» Exercise description
Where does the word "viaje" occur in the entries below? Copy every line that has it.

» Input data
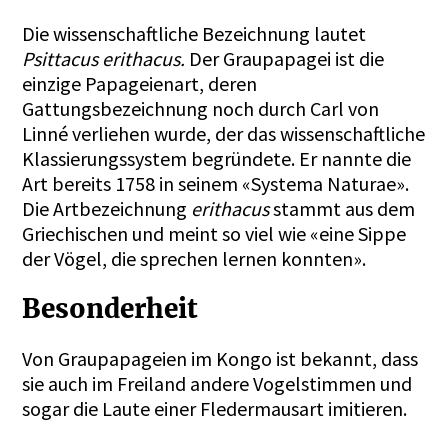
Die wissenschaftliche Bezeichnung lautet
Psittacus erithacus.
Der Graupapagei ist die
einzige Papageienart, deren
Gattungsbezeichnung noch durch Carl von
Linné verliehen wurde, der das wissenschaftliche
Klassierungssystem begründete. Er nannte die
Art bereits 1758 in seinem «Systema Naturae».
Die Artbezeichnung
erithacus
stammt aus dem
Griechischen und meint so viel wie «eine Sippe
der Vögel, die sprechen lernen konnten».
Besonderheit
Von Graupapageien im Kongo ist bekannt, dass
sie auch im Freiland andere Vogelstimmen und
sogar die Laute einer Fledermausart imitieren.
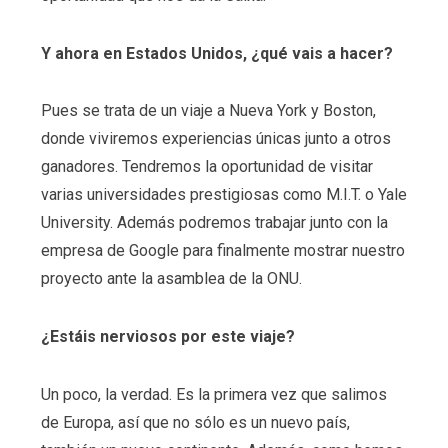
Y ahora en Estados Unidos, ¿qué vais a hacer?
Pues se trata de un viaje a Nueva York y Boston,
donde viviremos experiencias únicas junto a otros
ganadores. Tendremos la oportunidad de visitar
varias universidades prestigiosas como M.I.T. o Yale
University. Además podremos trabajar junto con la
empresa de Google para finalmente mostrar nuestro
proyecto ante la asamblea de la ONU.
¿Estáis nerviosos por este viaje?
Un poco, la verdad. Es la primera vez que salimos
de Europa, así que no sólo es un nuevo país,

» Exercise answer
Pues se trata de un viaje a Nueva York y Boston,
¿Estáis nerviosos por este viaje?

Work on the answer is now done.